文書本文:
━━━━
平成10年度厚生科学研究費補助金(生活安全総合研究事業)

総括研究報告書

主任研究者  今井 清 (食品薬品安全センター 秦野研究所)

 

研究要旨

  本研究は、内分泌かく乱化学物質の諸課題の内、試験法の開発を中心とした研究を促進し、経済開発協力機構(OECD)や米国環境防護庁関係機関(EPA・EDSTAC)から提案されている諸試験法の試行的実施と必要に応じたそれらの改良、ならびに新規試験法の開発等を総合的に推進することを目的として実施された。
━━━━
抜粋した行:
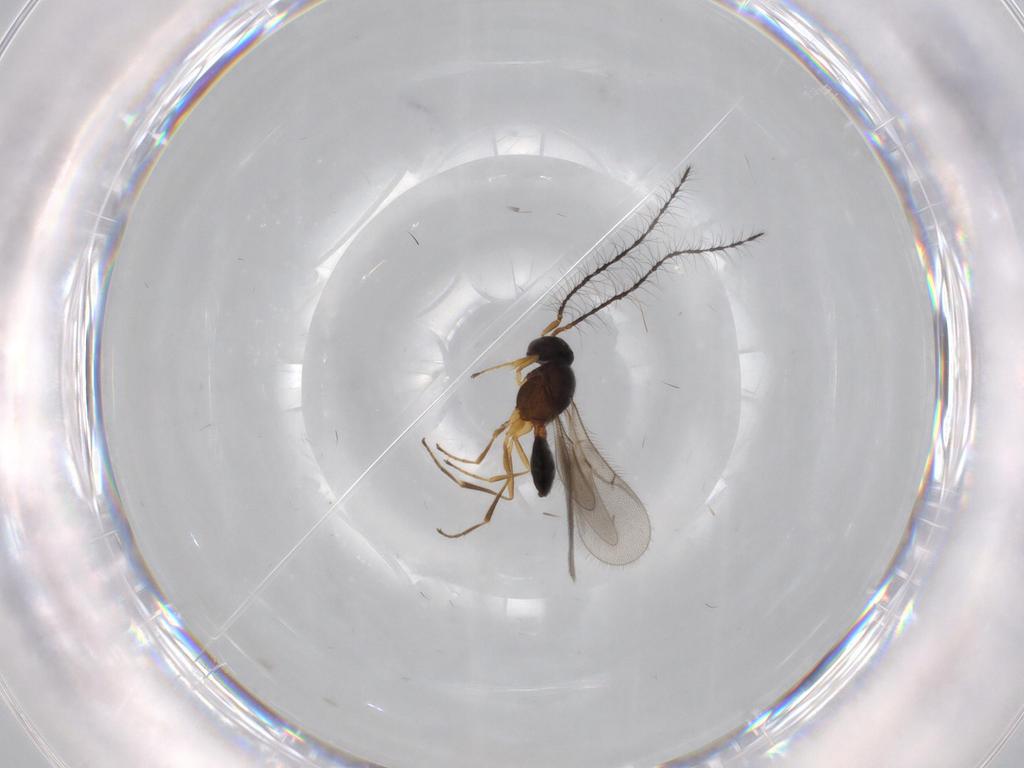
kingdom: Animalia
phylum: Arthropoda
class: Insecta
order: Hymenoptera
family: Scelionidae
━━━━
作業指示:
1 – 内分泌かく乱化学物質の研究報告書から、「平成10年度厚生科学研究費補助金(生活安全総合研究事業)」を含む語句で始まり「ことを目的として実施された。」で終わる部分を引用すること。
2 – 内分泌かく乱化学物質の研究報告書で、主任研究者として名前が挙がっているのは誰か。
3 – 内分泌かく乱化学物質の研究報告書を、最後の文の次から書き進めること。

課題別の結果:
1 –
平成10年度厚生科学研究費補助金(生活安全総合研究事業)

総括研究報告書

主任研究者  今井 清 (食品薬品安全センター 秦野研究所)

 

研究要旨

  本研究は、内分泌かく乱化学物質の諸課題の内、試験法の開発を中心とした研究を促進し、経済開発協力機構(OECD)や米国環境防護庁関係機関(EPA・EDSTAC)から提案されている諸試験法の試行的実施と必要に応じたそれらの改良、ならびに新規試験法の開発等を総合的に推進することを目的として実施された。

2 – 今井 清

3 –
  研究の1年目にあたる本年度は、1)試験管内試験法、2)代謝薬理作用に関する試験法、3)動物を用いた試験法、4)健康影響への情報収集の4分野に分けて研究を行った。試験管内試験法に関しては、数種の内分泌かく乱化学物質(EDCs)のヒトαエストロジェン受容体に対する親和性は、ラットの子宮から得たエストロジェン受容体に対する親和性とほぼ同程度であったが、ヒトβエストロジェン受容体はgenistein対し約10倍強い親和性を示すこと、ステロイドホルモン受容体遺伝子に属するNOR-1遺伝子あるいは膜受容体を介した転写活性の変化を、ラット副腎髄質由来のPC12細胞に、適切なレポーター遺伝子を結合して導入することにより検出可能なことを明らかにした。代謝薬理作用に関する試験法の検討では、ヒトフェノール硫酸転移酵素分子種SULT1A1が、ビスフェノールAの硫酸抱合反応を触媒すること、本酵素の変異型213His、223Valでは触媒活性が非常に低いことを確認したほか、エストロジェン発癌のリスクマーカーと考えられているカテコールエストロジェンおよびその代謝物の尿試料を用いた同時分析法の開発、実験動物の血液中の各種ホルモンの測定法の改良を行った。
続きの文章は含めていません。